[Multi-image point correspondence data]

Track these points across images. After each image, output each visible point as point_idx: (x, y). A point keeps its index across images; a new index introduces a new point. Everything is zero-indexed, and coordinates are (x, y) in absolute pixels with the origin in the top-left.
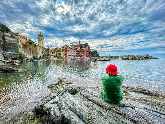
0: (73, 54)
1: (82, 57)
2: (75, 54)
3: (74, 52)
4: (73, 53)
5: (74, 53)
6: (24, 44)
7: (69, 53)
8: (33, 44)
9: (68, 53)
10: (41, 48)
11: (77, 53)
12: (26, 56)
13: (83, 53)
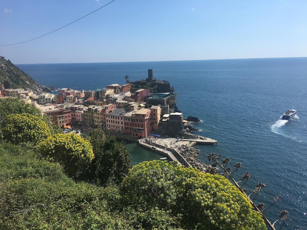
0: (118, 125)
1: (137, 135)
2: (123, 125)
3: (120, 118)
4: (117, 120)
5: (120, 123)
7: (110, 119)
9: (107, 118)
13: (140, 126)
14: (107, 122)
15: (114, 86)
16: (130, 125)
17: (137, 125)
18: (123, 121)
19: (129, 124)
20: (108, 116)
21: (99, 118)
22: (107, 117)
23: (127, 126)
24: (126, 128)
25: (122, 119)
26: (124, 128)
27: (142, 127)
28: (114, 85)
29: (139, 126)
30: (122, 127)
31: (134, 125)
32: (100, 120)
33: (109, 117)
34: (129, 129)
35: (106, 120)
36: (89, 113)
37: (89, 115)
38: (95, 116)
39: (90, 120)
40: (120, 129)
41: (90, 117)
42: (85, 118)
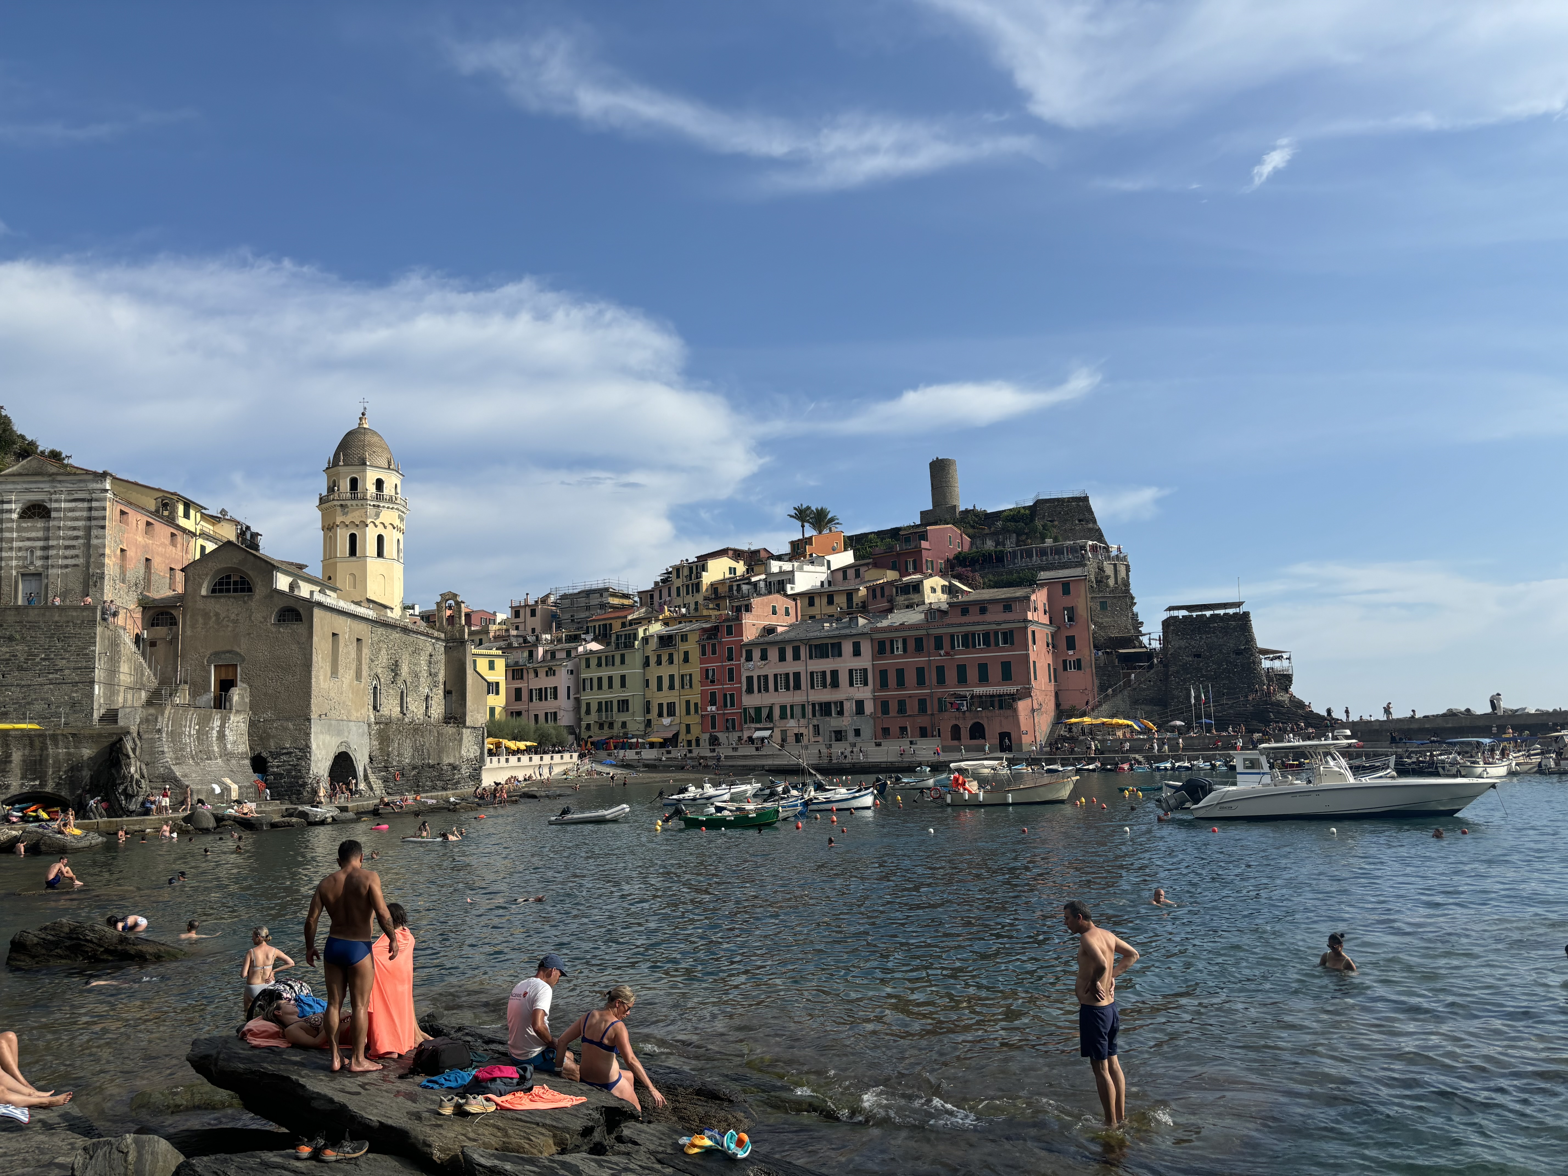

WHAT THE TASK REQUIRES:
Exactly the lines from the top of the entries through the line with "31: (134, 125)", inclusive, must be given again, with every picture omitted.

FINISHED TASK:
Track these points across images. After each image, output each visible point as point_idx: (x, y). A point keeps its index across images; a new index introduces a new point. Everything is zero-indexed, and coordinates are (x, y) in absolute pixels with the origin in the top-left.
0: (73, 54)
1: (82, 57)
2: (75, 54)
3: (74, 52)
4: (73, 53)
5: (74, 53)
6: (24, 44)
7: (69, 53)
8: (33, 44)
9: (68, 53)
10: (41, 48)
11: (77, 53)
12: (26, 56)
13: (83, 53)
0: (118, 125)
1: (137, 135)
2: (123, 125)
3: (120, 118)
4: (117, 120)
5: (120, 123)
7: (110, 119)
9: (107, 118)
13: (140, 126)
14: (107, 122)
15: (114, 86)
16: (130, 125)
17: (137, 125)
18: (123, 121)
19: (129, 124)
20: (108, 116)
21: (99, 118)
22: (107, 117)
23: (127, 126)
24: (126, 128)
25: (122, 119)
26: (124, 128)
27: (142, 127)
28: (114, 85)
29: (139, 126)
30: (122, 127)
31: (134, 125)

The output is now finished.